Gözleri kapandı. Yüzü yüzüme yaklaştı. Sıcak dudakları, dudaklarımı buldu. Birkaç saniye sadece baskı yaptı, ardından üst dudağımı dudaklarının arasına aldı. Ben karşılık vermediğimde ise geriye çekildi.

Ani şokla tokat attım. "Ne yaptığını sanıyorsun sen?" diye bağırdım bir kez daha. "Ben evli bir kadınım, buna nasıl cüret edersin?" İşaret parmağımı havaya kaldırdım. "Sakın bir daha bana bakmaya bile cüret etme."
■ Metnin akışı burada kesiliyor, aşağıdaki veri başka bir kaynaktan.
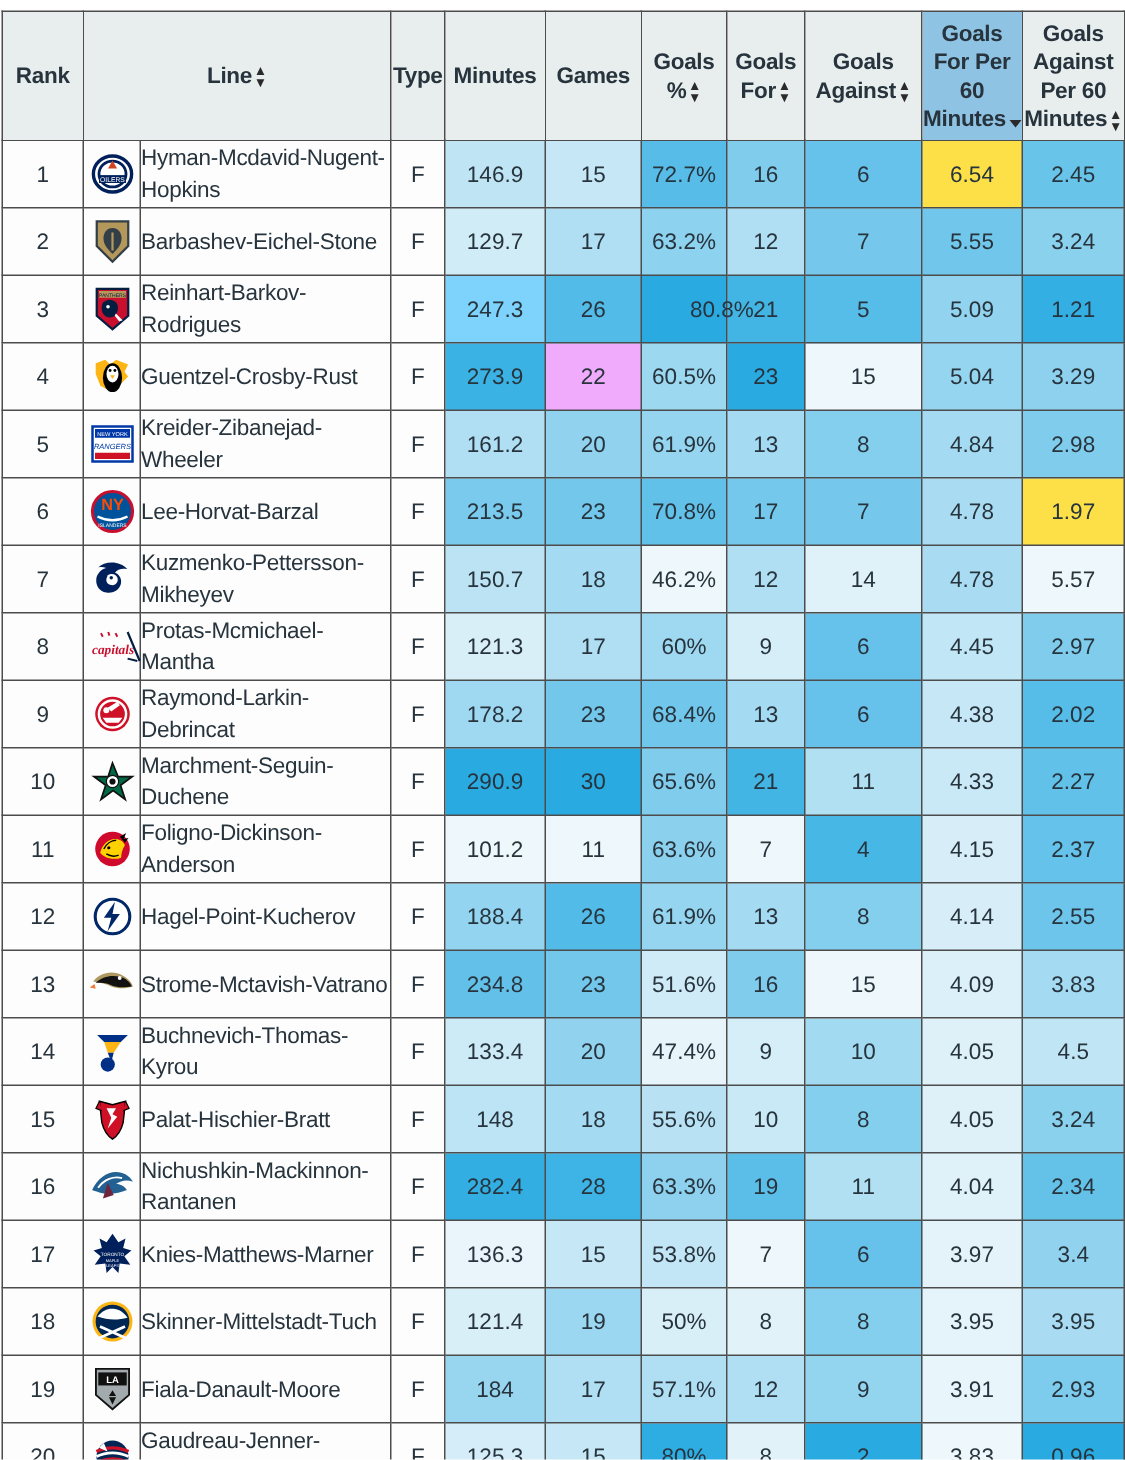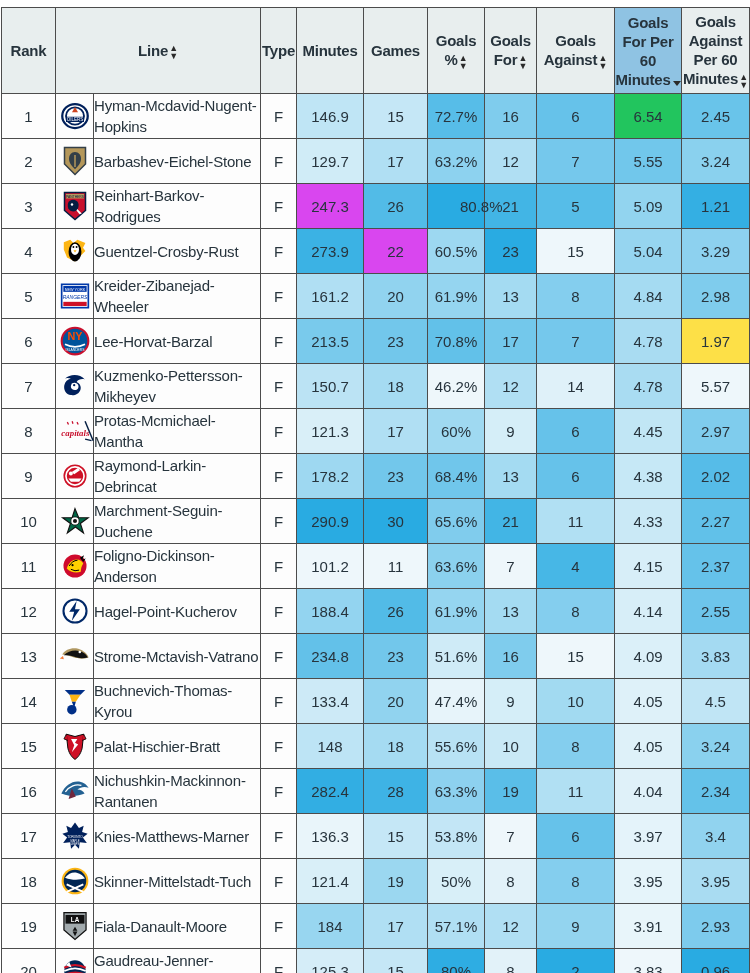--- a/index.html
+++ b/index.html
@@ -155,7 +155,7 @@
           <td class="num" style="background: rgb(87, 189, 232);">72.7%</td>
           <td class="num" style="background: rgb(127, 204, 237);">16</td>
           <td class="num" style="background: rgb(102, 194, 234);">6</td>
-          <td class="num" style="background: #22c55e;">6.54</td>
+          <td class="num" style="background: #fde047;">6.54</td>
           <td class="num" style="background: rgb(105, 196, 234);">2.45</td>
         </tr>
         <tr>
Ona arkamı döndüm. Kadınlar tuvaletine girdim. Kendime baktım aynadan. Hoşuma gitmiş miydi? Hayır gitmemeliydi. Ama güzel hissettirmişti. Neden güzel hissettirmişti ki? Ben evliydim ve ihanet edecek bir kadın değildim. Ben bunu kendime yakıştırmazdım.

Belki evliliğim kötüydü ama bu kocamı aldatabileceğim veya başkasını sevebileceğim anlamına gelmiyordu.

O zaman neden bu kadar güzel hissettirmişti? Neden hem çok yanlış hem de çok doğru geliyordu? Üstelik ben yanlış olduğunu adım kadar iyi biliyordum.